— Exercise details —
Count the lines in the records that hold the string "está". Only the number should be given.
(Exercise materials Opens)
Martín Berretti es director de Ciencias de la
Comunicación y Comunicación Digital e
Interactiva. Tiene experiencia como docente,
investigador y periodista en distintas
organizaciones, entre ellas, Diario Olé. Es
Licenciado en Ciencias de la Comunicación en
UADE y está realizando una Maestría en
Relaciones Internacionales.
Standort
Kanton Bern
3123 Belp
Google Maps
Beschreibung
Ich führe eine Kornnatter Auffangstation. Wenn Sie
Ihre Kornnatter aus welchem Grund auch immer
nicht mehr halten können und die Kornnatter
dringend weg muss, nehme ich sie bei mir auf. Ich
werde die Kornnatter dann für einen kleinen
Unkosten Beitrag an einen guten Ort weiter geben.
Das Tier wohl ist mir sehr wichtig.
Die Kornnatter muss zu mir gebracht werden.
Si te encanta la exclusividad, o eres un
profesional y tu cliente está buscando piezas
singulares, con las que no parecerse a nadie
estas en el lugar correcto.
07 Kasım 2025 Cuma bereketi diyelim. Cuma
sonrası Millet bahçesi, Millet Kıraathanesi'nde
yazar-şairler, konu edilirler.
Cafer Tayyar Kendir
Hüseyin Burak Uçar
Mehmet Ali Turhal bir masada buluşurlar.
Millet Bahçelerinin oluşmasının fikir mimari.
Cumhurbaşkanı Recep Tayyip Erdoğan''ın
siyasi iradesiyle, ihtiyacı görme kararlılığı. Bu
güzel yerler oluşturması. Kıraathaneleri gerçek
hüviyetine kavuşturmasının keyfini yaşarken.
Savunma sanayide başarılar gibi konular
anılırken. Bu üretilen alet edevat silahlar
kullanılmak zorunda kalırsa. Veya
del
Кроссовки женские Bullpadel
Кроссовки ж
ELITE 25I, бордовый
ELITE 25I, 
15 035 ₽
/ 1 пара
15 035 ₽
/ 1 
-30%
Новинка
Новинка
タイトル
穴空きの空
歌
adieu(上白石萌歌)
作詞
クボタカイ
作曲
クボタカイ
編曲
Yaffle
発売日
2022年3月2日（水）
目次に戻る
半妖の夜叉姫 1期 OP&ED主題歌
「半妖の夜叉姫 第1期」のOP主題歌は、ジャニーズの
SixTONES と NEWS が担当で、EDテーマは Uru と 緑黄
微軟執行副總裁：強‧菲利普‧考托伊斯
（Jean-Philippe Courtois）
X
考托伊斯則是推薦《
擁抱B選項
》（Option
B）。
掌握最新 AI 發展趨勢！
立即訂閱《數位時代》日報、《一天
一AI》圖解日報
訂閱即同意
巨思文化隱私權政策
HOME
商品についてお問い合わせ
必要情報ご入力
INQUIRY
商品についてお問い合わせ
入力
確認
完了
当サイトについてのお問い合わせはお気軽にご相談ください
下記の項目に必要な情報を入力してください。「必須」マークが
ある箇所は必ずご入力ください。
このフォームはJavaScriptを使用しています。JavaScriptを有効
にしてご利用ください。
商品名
(Exercise materials Closes)
— The answer —
2